The relative degradation of the various molecular species of [3H]phosphatidylcholine in response to thrombin was studied in human platelets following prelabeling with [3H]glycerol and compared to results obtained following labeling with [14C]oleic, [14C]linoleic, or [14C]arachidonic acids. This was of interest since previous work using radioactive fatty acids had led to the conclusion that the 1-acyl-2-arachidonoyl species of phosphatidylcholine is exclusively hydrolyzed in thrombin-stimulated platelets. Within 90 s, the thrombin-dependent release of [14C]arachidonic acid from phosphatidylcholine amounted to 25% but only 3 and 6% for oleic and linoleic acids, respectively, in general agreement with previous work. However, for [3H]glycerol-labeled phosphatidylcholine, all molecular species (saturates, monoenes, dienes, trienes, tetraenes, and greater than tetraenes) were subject to significant hydrolysis in the presence of thrombin within 90 s, ranging from 12-24% across the various classes. Furthermore, the degradation of the tetraenoic species (1-acyl-2-arachidonoyl) of [3H]phosphatidylcholine was found to be only 1.5 and 1.4 times that for the monoenoic (predominantly 1-acyl-2-oleoyl) and dienoic (predominantly 1-acyl-2-linoleoyl) species, respectively. A much heavier proportional labeling of plasma membrane relative to whole platelet phosphatidylcholine was observed with [3H]glycerol as compared to [14C] oleate or [14C]arachidonate. These results indicate that the 1-acyl-2-arachidonoyl species of phosphatidylcholine are not exclusively degraded by phospholipase A2 activity in thrombin-stimulated platelets and suggest that the differential compartmentation of molecular species of phosphatidylcholine according to their metabolic origins can influence their apparent susceptibility to hydrolysis.

Degradation of different molecular species of phosphatidylinositol in thrombin-stimulated human platelets.
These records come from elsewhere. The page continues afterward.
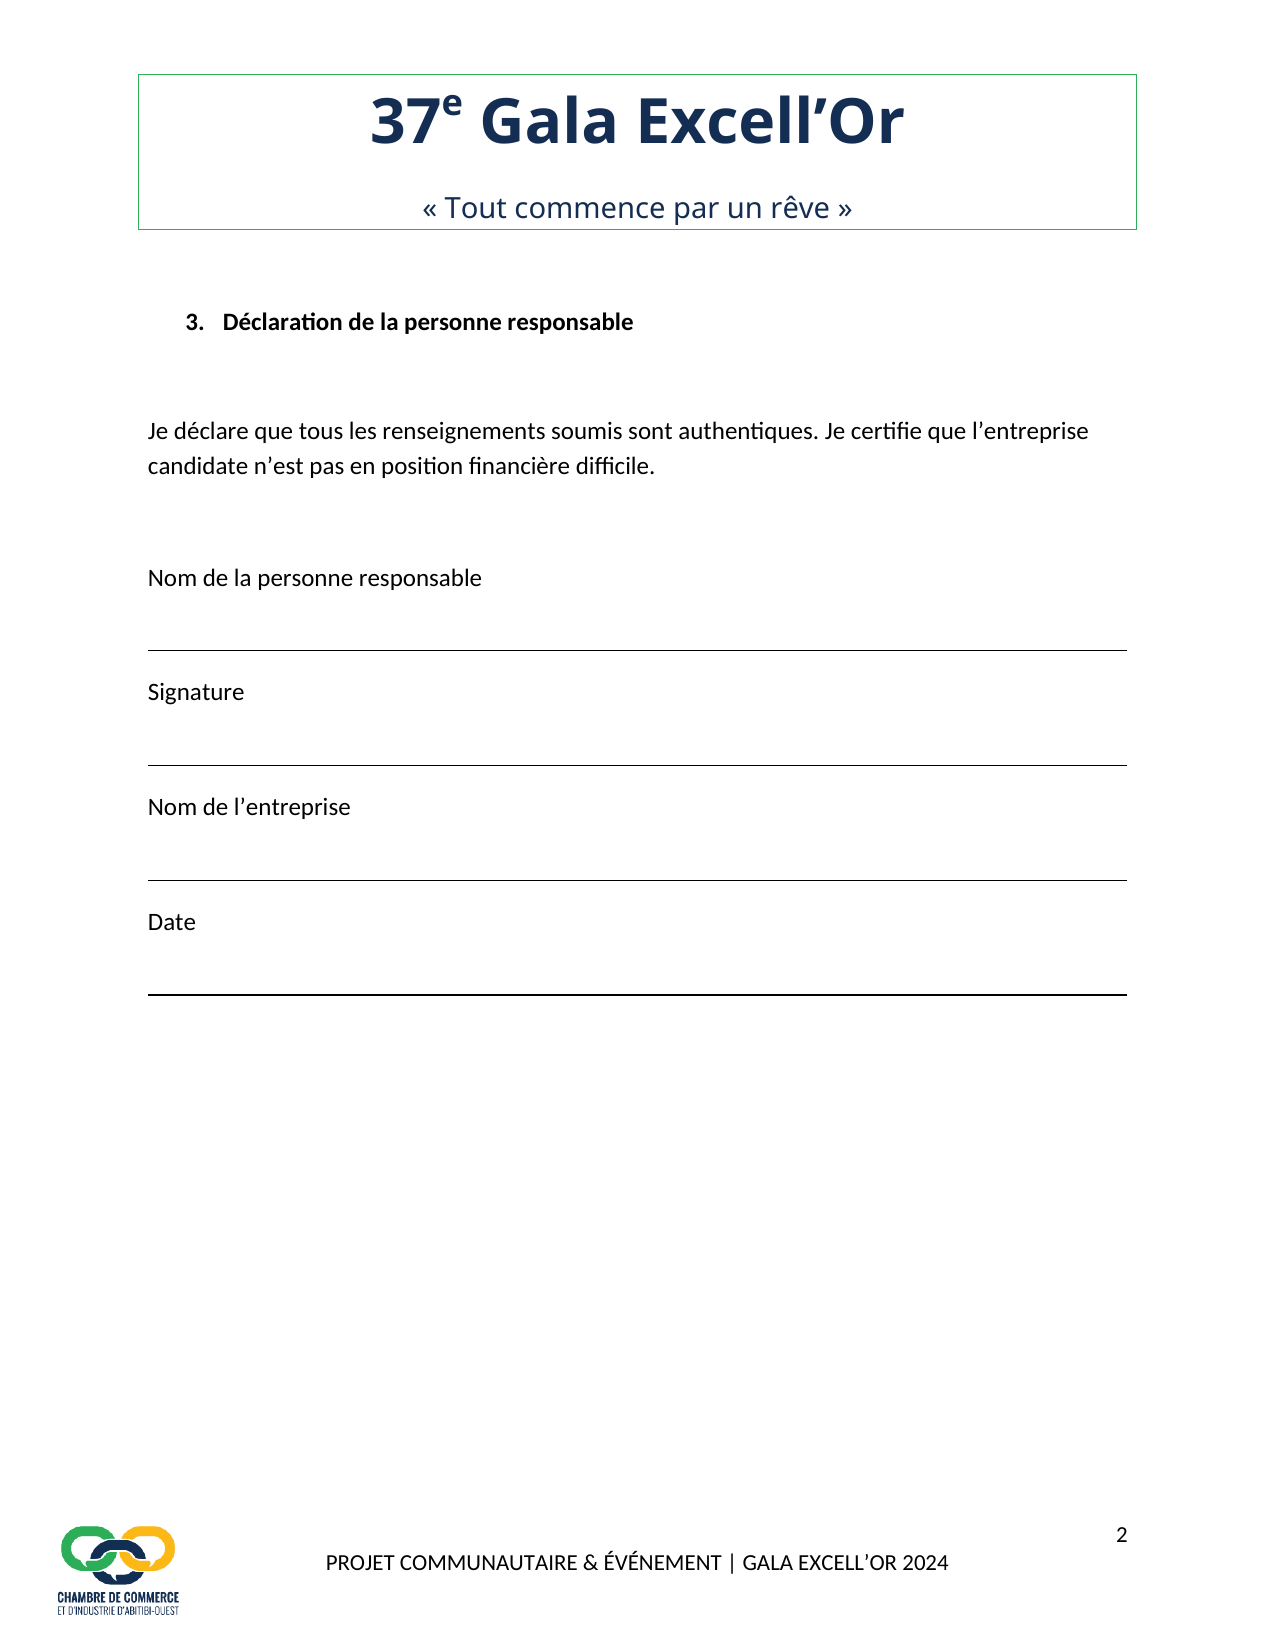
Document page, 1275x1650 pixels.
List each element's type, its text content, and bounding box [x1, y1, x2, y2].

text Date [148, 906, 1127, 937]
text Nom de l’entreprise [148, 791, 1127, 822]
picture [52, 1520, 184, 1620]
text Nom de la personne responsable [148, 562, 1127, 592]
text Je déclare que tous les renseignements soumis sont authentiques. Je certifie que l’entreprise candidate n’est pas en position financière difficile. [148, 415, 1127, 481]
list Déclaration de la personne responsable [185, 306, 1127, 337]
text Signature [148, 676, 1127, 707]
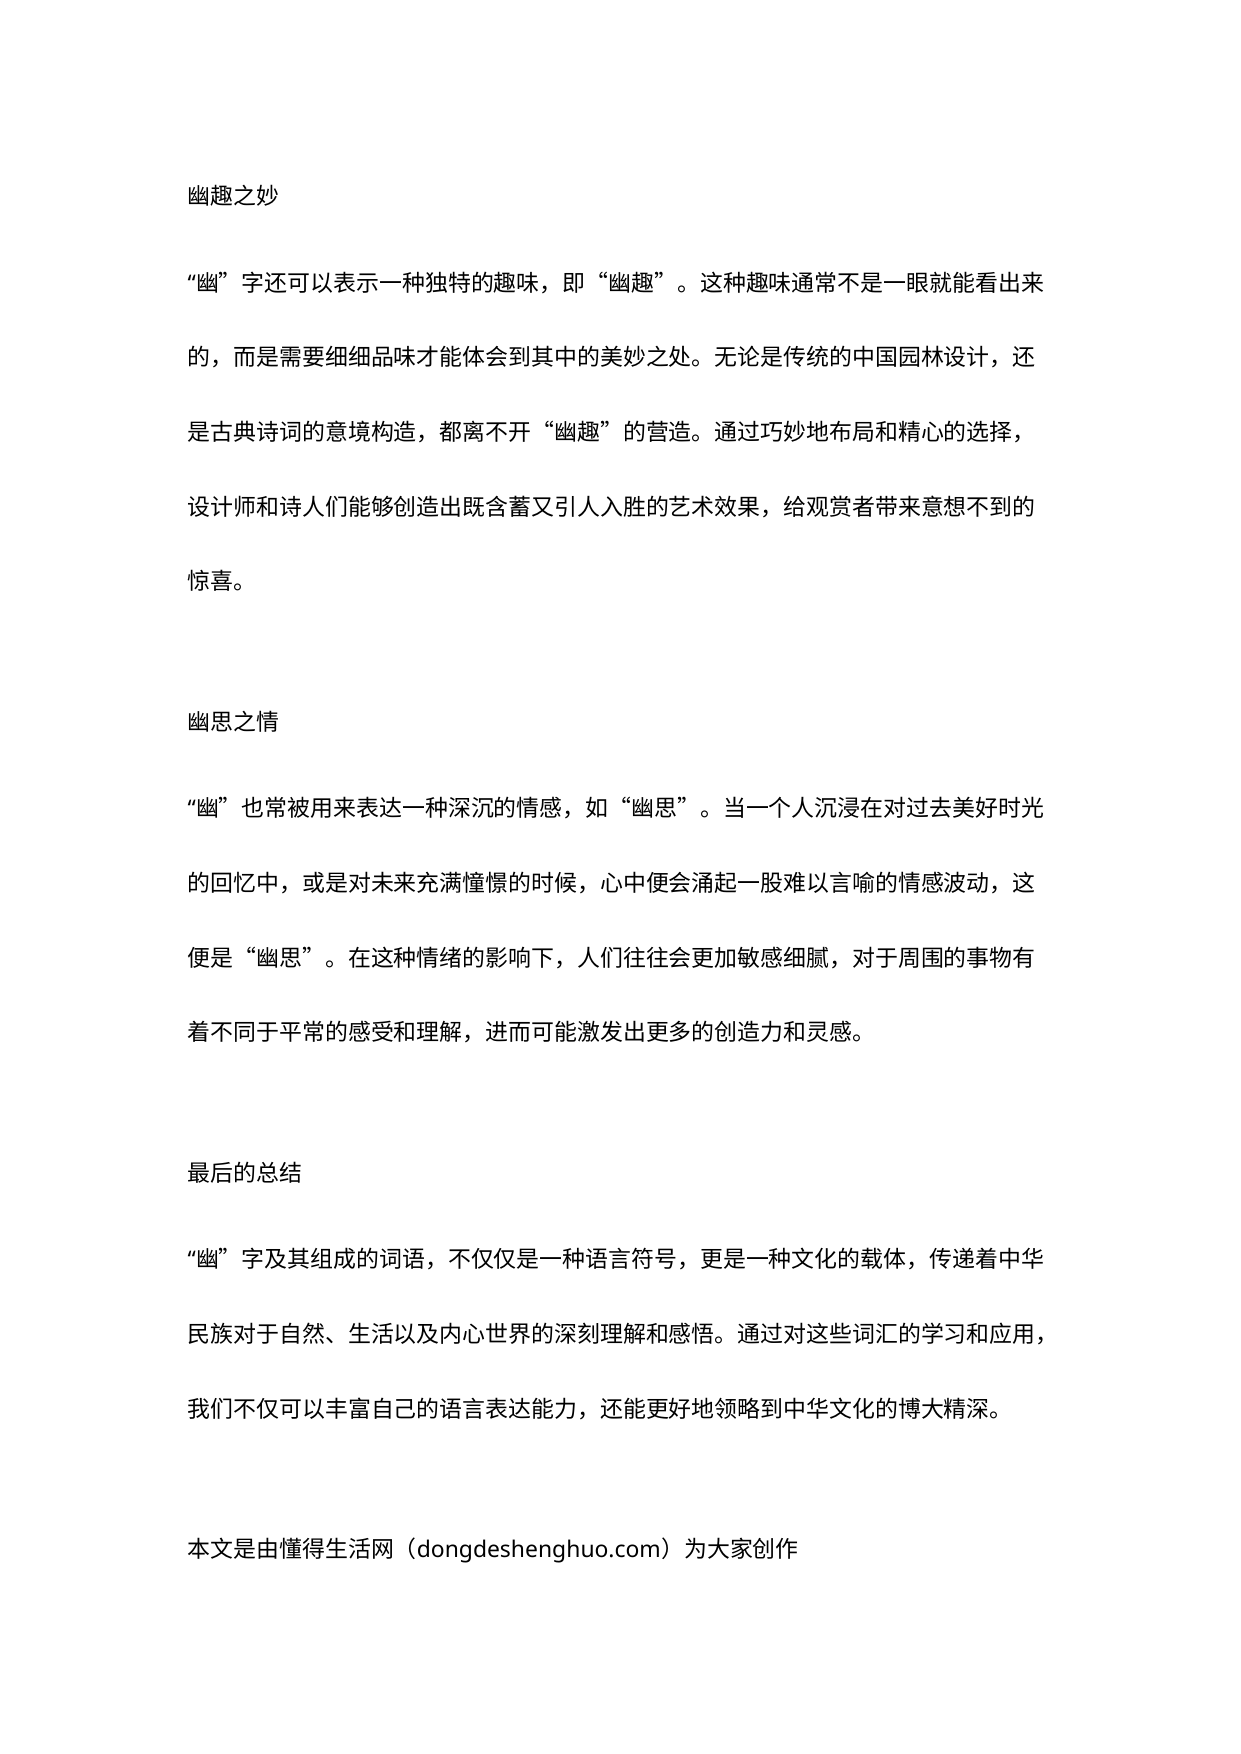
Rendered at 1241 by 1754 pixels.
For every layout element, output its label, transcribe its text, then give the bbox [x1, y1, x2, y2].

text 幽趣之妙 [187, 162, 1053, 227]
text “幽”字及其组成的词语，不仅仅是一种语言符号，更是一种文化的载体，传递着中华民族对于自然、生活以及内心世界的深刻理解和感悟。通过对这些词汇的学习和应用，我们不仅可以丰富自己的语言表达能力，还能更好地领略到中华文化的博大精深。 [187, 1225, 1053, 1440]
text 最后的总结 [187, 1139, 1053, 1204]
text 幽思之情 [187, 688, 1053, 753]
text “幽”也常被用来表达一种深沉的情感，如“幽思”。当一个人沉浸在对过去美好时光的回忆中，或是对未来充满憧憬的时候，心中便会涌起一股难以言喻的情感波动，这便是“幽思”。在这种情绪的影响下，人们往往会更加敏感细腻，对于周围的事物有着不同于平常的感受和理解，进而可能激发出更多的创造力和灵感。 [187, 774, 1053, 1063]
text “幽”字还可以表示一种独特的趣味，即“幽趣”。这种趣味通常不是一眼就能看出来的，而是需要细细品味才能体会到其中的美妙之处。无论是传统的中国园林设计，还是古典诗词的意境构造，都离不开“幽趣”的营造。通过巧妙地布局和精心的选择，设计师和诗人们能够创造出既含蓄又引人入胜的艺术效果，给观赏者带来意想不到的惊喜。 [187, 248, 1053, 612]
text 本文是由懂得生活网（dongdeshenghuo.com）为大家创作 [187, 1515, 1053, 1580]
The relative degradation of the various molecular species of phosphatidylinositol in response to thrombin was studied in human platelets. For this purpose, platelets were prelabeled with [2-3H]glycerol and the loss of radioactivity from the saturated, monoenoic, dienoic, trienoic, tetraenoic, and greater than tetraenoic [3H]phosphatidylinositols was determined after conversion to their 1,2-diacylglycerol acetate derivatives and fractionation by argentation thin layer chromatography. Within 90 s, when the thrombin-dependent degradation of total [3H] phosphatidylinositol amounted to 49.5%, the percentage loss of radioactivity from the tetraenoic (1-stearoyl 2-arachidonoyl) species and greater than tetraenes was significantly greater than that for the other molecular classes and approximately twice that for the monoenes. Furthermore, the extent of degradation tended to decrease with decreasing unsaturation of the phosphatidylinositols in intact platelets. These results indicate that the thrombin-dependent hydrolysis of phosphatidylinositol in intact human platelets exhibits a preferential degradation of 1-acyl (predominantly stearoyl plus oleoyl) 2-arachidonoyl species relative to other molecular species which may possibly be of importance in platelet aggregation.